I should have used a different example. I didn't intend for it to go down that route.
It’s pretty clear that you have a problem with the medical profession, and with dentists in particular.
If you think it’s such a scam, and you think it’s so easy, why don’t you join them?
In this thread, and in the previous one, you clearly think that you are smarter than the dentist with whom you were dealing. You know more about their profession than they do.
All you need to do is go get your college degree, be in the top 1% of your class, get into medical school, borrow about $300,000 to do that, and then spend six years in residency, not getting paid very much, barely able to make your student loans.
In 14 short years, you can be in the position of power, and you can command the salary that they do.
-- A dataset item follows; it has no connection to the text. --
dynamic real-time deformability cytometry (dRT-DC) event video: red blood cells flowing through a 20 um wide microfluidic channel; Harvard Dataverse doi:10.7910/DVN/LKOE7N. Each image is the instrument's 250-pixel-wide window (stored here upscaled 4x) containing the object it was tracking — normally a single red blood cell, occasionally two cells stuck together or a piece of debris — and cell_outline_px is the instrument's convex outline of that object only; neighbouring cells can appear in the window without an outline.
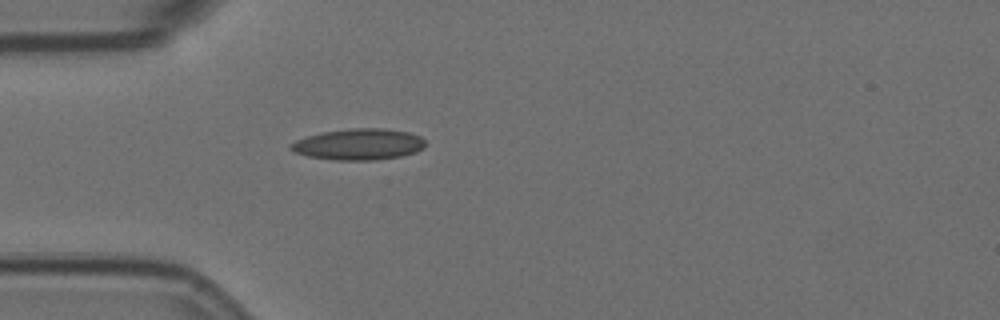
{"species": "Egyptian fruit bat (a non-hibernating species)", "species_latin": "Rousettus aegyptiacus", "temperature_condition": "room temperature", "stored_images_in_passage": 1, "camera_frame_rate_fps": 3000, "um_per_image_px": 0.085, "animal": {"sex": "female"}, "frame": {"image": 1, "passage_image": 1, "time_ms": 0.0, "image_size_px": [1000, 320], "cell_outline_px": [[424, 148], [416, 152], [400, 156], [376, 160], [336, 160], [308, 156], [296, 152], [288, 148], [288, 144], [296, 140], [308, 136], [324, 132], [352, 128], [384, 128], [408, 132], [420, 136], [424, 140]], "centroid_in_image_um": [30.49, 12.27], "position_along_channel_um": 54.5, "area_um2": 24.39}}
Since you’re so much smarter, you don’t have to do it the way they do, you could allow people to diagnose themselves, and then simply perform the procedure they want, whether or not they need it done, right?
What’s really annoying about your set of suppositions is that you assume that the dentist is not actually practicing his profession, but in fact he is, he is protecting the patients from their own misdiagnoses, their own errors, their own misconceptions, and all of the wild guessing.
Your Google search, your understanding of your condition, does not equal a medical degree. The doctors have a responsibility to ensure the condition, to actually diagnose what is going on before they perform any operation. To do less than that would be unethical.
So, you went to see a doctor and you paid for his expertise and you paid for his diagnosis.
You got a bargain. Even if you don’t recognize it.